Credit Card Charges And Fees Demystified

Credit card charges that might show up on your statement include fees from travelling abroad, cash withdrawals, or paying your interest and balance late.

Ruth Jackson-Kirby Published on 10 December 2020. Last updated on 18 February 2021.
Credit Card Charges And Fees Demystified

Credit card charges and fees can substantially increase your bills. There are a number of fees you need to be aware of, from penalties for late payments to charges for using your credit card abroad.

What are the charges and fees on credit cards?

There are a host of charges and fees that your credit card provider might add to your bill depending on how you use your credit card. Here’s a rundown of the most common you might encounter.

There are a host of charges and fees that your credit card provider might add to your bill depending on how you use your credit card. Here’s a rundown of the most common you might encounter.

Annual fees

If you have a premium credit card, you may be charged a monthly or annual fee in return for extra perks, such as a higher cashback rate or access to a concierge. (Read our guide to rewards credit cards for more information.)

Balance transfer fees

Credit cards that allow you to transfer a balance from another credit card often charge a balance transfer fee. This is usually a percentage of the amount you are moving onto the card. (Find out more with our guide to balance transfer cards.)

Cash withdrawal charges

Use your credit card at an ATM to withdraw money and you’ll usually be charged a cash withdrawal fee, typically a small percentage of the amount withdrawn. Also be aware that you are likely to be charged interest from the moment the money leaves the cash machine.

Charges for exceeding your credit limit

If you go over your credit card limit you will be charged a fee.

Foreign usage fees

When you take your credit card abroad you face paying extra fees when you use it. Some providers will charge you a transaction fee every time you use your card. You’ll also pay a cash withdrawal charge if you take money out using your credit card or use your credit card to buy foreign currency. You can avoid these fees if you get a credit card specifically designed for use overseas. (Find out more with our guide to travel credit cards.)

Interest

If you don’t pay off your balance in full each month, you’ll be charged interest. The amount you’ll pay will depend on your credit card deal. You may also find you pay a different interest rate depending on the type of transaction. For example, your credit card could have different interest rates for:

  • Purchases
  • Cash advances
  • Balance transfers

» MORE: Credit card interest rates

Late-payment fees

If you are late paying off your credit card balance, or you don’t at least make the minimum repayment, your credit card provider can charge you a late-payment fee. This should not be more than £12.

Money transfer fees

Some credit cards allow you to move money from your card into your current account. This can be a great way of shifting expensive overdrafts onto an interest-free credit card. But you will usually be charged a money transfer fee. This is a percentage of the amount you move into your current account. (Find out more with our guide to money transfer credit cards.)
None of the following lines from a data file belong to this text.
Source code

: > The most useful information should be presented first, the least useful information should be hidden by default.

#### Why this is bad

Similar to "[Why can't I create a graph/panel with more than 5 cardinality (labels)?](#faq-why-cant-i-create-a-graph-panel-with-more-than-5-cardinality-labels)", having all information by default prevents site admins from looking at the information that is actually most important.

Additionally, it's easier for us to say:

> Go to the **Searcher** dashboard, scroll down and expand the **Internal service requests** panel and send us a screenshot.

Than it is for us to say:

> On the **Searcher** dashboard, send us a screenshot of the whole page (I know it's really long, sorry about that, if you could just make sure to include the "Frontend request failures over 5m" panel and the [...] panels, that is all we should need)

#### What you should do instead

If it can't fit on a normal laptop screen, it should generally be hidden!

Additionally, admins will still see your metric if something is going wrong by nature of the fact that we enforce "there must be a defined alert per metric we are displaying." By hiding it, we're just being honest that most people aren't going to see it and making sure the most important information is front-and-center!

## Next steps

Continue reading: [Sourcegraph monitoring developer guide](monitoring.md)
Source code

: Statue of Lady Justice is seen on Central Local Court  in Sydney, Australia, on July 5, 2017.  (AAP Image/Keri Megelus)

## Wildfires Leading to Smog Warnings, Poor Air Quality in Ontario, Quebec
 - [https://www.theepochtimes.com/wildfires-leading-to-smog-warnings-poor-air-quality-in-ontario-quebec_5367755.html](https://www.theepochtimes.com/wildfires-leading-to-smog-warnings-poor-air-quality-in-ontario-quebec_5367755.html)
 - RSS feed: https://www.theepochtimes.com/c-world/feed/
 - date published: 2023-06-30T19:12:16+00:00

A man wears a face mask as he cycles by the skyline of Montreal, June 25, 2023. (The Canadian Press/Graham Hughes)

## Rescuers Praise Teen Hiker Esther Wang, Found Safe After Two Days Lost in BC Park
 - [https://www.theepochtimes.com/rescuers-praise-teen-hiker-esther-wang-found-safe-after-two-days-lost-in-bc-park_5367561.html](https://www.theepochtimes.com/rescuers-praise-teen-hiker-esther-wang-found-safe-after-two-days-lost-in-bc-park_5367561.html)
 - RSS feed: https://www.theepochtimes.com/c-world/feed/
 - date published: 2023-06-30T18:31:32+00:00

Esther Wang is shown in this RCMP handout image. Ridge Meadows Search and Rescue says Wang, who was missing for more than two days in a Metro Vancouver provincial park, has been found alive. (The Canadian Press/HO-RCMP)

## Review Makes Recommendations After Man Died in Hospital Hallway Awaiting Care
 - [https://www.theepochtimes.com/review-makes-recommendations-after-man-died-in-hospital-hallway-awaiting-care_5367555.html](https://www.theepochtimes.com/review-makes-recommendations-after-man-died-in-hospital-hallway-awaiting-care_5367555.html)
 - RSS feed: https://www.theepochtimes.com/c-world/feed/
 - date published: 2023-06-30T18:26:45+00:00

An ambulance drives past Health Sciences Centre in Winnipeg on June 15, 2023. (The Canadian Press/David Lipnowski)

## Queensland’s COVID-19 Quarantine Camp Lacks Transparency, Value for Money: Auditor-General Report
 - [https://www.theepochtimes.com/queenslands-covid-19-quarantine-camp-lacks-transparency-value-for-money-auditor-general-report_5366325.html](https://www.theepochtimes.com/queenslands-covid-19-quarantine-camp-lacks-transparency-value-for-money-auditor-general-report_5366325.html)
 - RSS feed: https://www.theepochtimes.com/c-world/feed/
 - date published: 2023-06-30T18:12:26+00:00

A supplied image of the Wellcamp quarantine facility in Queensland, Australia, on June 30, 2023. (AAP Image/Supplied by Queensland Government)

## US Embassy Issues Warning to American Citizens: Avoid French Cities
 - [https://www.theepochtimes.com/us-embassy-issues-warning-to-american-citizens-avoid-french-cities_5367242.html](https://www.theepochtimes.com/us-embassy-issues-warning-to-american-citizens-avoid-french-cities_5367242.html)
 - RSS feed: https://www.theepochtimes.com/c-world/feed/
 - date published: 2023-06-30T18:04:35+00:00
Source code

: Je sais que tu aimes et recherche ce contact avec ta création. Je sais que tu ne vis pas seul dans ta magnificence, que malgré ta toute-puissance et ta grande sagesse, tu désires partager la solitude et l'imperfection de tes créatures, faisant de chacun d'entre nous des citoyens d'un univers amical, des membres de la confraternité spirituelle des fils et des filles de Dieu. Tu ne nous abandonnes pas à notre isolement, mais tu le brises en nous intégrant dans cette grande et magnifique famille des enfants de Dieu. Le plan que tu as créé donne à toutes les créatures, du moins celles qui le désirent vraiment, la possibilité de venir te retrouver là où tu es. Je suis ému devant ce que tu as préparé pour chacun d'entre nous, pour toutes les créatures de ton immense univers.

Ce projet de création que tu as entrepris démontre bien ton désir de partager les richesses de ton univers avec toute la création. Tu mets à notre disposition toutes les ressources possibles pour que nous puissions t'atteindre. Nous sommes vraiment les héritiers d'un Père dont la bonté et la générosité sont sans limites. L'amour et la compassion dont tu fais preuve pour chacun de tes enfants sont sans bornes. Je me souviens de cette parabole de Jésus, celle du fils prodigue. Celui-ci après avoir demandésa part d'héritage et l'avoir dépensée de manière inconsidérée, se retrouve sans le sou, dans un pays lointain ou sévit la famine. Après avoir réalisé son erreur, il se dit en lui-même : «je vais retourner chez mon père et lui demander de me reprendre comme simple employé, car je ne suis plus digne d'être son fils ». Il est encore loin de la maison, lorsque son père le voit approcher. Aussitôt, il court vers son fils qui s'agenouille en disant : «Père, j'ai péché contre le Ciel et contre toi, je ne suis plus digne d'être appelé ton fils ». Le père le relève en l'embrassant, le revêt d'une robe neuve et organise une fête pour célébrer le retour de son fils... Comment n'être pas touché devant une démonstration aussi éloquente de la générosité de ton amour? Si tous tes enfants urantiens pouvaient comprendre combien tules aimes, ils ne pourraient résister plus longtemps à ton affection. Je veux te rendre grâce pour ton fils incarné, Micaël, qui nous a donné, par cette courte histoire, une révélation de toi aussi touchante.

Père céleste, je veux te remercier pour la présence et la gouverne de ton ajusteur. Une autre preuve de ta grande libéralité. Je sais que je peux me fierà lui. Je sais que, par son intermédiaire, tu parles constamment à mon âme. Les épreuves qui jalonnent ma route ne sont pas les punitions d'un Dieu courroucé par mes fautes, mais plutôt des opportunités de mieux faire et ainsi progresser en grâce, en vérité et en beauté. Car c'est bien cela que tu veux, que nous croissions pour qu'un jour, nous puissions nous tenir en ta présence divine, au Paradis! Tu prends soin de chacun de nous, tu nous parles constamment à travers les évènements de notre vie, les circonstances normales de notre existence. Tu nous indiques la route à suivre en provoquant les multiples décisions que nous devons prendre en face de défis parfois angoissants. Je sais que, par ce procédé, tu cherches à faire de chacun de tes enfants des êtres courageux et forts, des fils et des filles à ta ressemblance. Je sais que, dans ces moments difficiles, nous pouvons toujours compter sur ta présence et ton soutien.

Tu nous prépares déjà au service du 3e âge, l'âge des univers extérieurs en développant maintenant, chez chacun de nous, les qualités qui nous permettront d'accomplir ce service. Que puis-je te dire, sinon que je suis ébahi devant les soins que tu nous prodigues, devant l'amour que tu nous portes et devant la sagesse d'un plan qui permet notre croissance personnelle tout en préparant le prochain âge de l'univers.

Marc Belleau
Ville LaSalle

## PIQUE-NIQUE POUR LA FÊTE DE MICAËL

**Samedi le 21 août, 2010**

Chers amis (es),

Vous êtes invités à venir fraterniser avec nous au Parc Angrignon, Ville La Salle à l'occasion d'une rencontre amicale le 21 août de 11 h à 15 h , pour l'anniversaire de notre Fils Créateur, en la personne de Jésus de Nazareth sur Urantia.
Additional credit card charges

These are a few rarer fees that can also be added to your bill:

  • Additional cardholder fee: You may be charged if you ask to have another credit card issued on your account for someone else to use.
  • Card replacement fee: Some banks will charge you to replace a lost credit card.
  • Dormancy fee: Don’t use your credit card for several months and you may be charged a monthly fee.
  • Paper statement fee: You may be charged a fee if you request a paper statement rather than an electronic bill.
  • Returned payment fee: If your bank tries to take a credit card repayment and there isn’t enough money in your bank account, you may be charged a fee of up to £12.
  • Trace fee: If you move and don’t tell your credit card provider, they may charge a fee for finding you.

Where can I review the credit card charges I’m paying?

You should check your credit card statement every month to see if you’ve been charged any fees. They will all be listed with details of the type of fee and what it has cost.

Can I dispute charges and fees?

If you think you’ve been charged credit card fees incorrectly, contact your credit card provider and ask for a refund. If you're unhappy with the response you get, you can take your complaint to the Financial Ombudsman Service.